Faced with political risk in France, Cac 40 is experiencing its worst week since the start of the war in Ukraine

By deciding to dissolve the National Assembly, Emmanuel Macron sowed political chaos in France and sent the Paris stock market crashing. Investors abandoned French and even European stocks and bonds in favor of dollar assets. Many are at a loss for words to describe the collapse they are witnessing on the old continent and which is likely to continue in the coming days. One thing is certain: the week that ends will remain marked by a black stone. In five days, the Cac 40 fell 6.23%, its worst underperformance since the week ending March 4 (-10.2%), just after Russia’s invasion of Ukraine. At 7,503.27 points on the eve of the weekend, the flagship index returned almost five months, erasing its total gains for the year. It has lost more than 9% since the May 10 all-time high of 8,259.19 points.
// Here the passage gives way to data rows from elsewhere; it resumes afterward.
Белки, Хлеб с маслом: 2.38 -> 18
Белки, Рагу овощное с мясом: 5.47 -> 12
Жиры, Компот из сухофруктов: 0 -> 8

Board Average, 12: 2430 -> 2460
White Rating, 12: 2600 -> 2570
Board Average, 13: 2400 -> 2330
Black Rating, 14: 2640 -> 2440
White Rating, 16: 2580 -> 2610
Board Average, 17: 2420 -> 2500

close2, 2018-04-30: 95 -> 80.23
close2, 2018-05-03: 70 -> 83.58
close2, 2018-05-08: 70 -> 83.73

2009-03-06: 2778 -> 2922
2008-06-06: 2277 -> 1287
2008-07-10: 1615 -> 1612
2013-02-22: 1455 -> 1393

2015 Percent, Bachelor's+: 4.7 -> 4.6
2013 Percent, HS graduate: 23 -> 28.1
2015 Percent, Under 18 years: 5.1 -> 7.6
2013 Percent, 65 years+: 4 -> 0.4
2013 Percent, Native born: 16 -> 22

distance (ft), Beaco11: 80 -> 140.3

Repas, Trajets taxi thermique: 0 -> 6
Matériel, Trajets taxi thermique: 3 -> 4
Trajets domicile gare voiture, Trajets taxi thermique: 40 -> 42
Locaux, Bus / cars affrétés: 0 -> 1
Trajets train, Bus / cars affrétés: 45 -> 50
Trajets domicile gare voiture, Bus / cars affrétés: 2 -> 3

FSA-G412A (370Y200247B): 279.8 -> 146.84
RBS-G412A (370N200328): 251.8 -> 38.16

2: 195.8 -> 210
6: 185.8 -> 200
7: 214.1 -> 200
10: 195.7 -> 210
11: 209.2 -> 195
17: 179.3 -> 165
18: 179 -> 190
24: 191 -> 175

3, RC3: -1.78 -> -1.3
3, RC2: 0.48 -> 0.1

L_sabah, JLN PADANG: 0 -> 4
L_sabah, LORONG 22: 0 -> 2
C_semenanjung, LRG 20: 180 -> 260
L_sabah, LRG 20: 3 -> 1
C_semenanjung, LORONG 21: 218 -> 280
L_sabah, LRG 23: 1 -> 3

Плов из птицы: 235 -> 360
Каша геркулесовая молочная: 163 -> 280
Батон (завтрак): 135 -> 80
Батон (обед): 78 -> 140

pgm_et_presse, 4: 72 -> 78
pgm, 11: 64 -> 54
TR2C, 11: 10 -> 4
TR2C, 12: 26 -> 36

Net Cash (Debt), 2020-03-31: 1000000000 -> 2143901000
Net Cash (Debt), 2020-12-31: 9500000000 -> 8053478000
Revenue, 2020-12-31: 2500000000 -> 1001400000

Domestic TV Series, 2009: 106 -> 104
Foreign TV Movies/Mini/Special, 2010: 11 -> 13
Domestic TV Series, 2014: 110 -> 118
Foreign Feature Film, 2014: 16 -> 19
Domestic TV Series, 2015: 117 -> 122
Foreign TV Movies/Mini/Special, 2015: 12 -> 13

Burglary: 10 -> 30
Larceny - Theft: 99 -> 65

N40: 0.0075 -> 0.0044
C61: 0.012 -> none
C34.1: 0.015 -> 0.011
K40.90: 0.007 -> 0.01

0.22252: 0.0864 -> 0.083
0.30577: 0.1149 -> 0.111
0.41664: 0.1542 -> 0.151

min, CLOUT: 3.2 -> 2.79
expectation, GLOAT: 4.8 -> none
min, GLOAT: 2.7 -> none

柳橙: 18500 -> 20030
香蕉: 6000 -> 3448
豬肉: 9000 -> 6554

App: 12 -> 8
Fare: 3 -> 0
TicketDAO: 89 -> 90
The selling wave therefore flooded the big European markets, for example Milan fell by 5.8% and Frankfurt by 2.82%.

“Economic Disaster”

We are likely to see such volatility and destabilization at least until July 7, the date of the second round of early parliamentary elections in France. This method of voting, different from the proportional system of the Europeans, is also questioned by the American investment bank Morgan Stanley. According to her, it makes predictability of results more difficult and increases the risk of shock for companies most sensitive to political changes before the final results are announced.

Polls so far show the National Rally, led by Marine Le Pen and Jordan Bardella, with a wide lead, with 32% of voting intentions, compared to 25% for the New Popular Front and 19% for the Presidential Majority (OpinionWay poll). A good score for the far-right party, with the possibility of one of its representatives leaving Matignon, could generate ” economic disaster » in France, says Frederik Ducrozet of Pictet Wealth Management. ” Many of Marine Le Pen’s measures would be inflationary (…) and would pose a great risk to businesses and to France’s rating. “. A point highlighted by Moody’s, whose “Aa2” rating is only one notch higher than Fitch and S&P ratings. The victory for the Left Alliance is also not reassuring.

The rate difference is widening between Paris and Berlin

Enough to panic in the bond market, moreover in the stock market. From Monday, spreading (gap rate) between France’s 10-year OAT and its German equivalent tightened to 84 basis points on Friday, compared to hovering around 50 basis points before the election. If we are still far from the peak of 130 basis points in 2012 in the midst of the Eurozone debt crisis, there is nothing to say that this will not be achieved in the coming days or weeks. On Friday evening, the French 10-year OAT yielded 3.174%, its German equivalent 2.5%. For another comparison, the Portuguese rate is 3.136% and the Greek rate is 3.648%. A surge that worries Bercy: Economy Minister Bruno Le Maire has warned of the risk of a financial crisis in France if the union of the left or the extreme right wins. Finally, on the foreign exchange market, the euro is weakened by the chaotic situation in France, falling again by 0.5% to $1.0687.

Banks, the big losers of the week

With stocks falling and then spreads exploding, French banks found themselves on the front lines of the domino theory. Société Générale lost 14.87% of its value in five days, BNP Paribas lost 11.99% and Crédit Agricole 10.96%. A total of 10 of the 40 Cac 40 stocks fell by more than 10% and 27 by more than 5% during the week!

Far from the storms of French political life (from which he profits!), Wall Street is jubilant. On Thursday, the S&P 500 and the Nasdaq Composite set closing records for the fourth straight session, boosted, wink, by easing rates, good results from Oracle and Broadcom or the introduction of a new Apple system called Apple. Intelligence. Both indexes are on track to end the week with gains of 1.3% and 3%.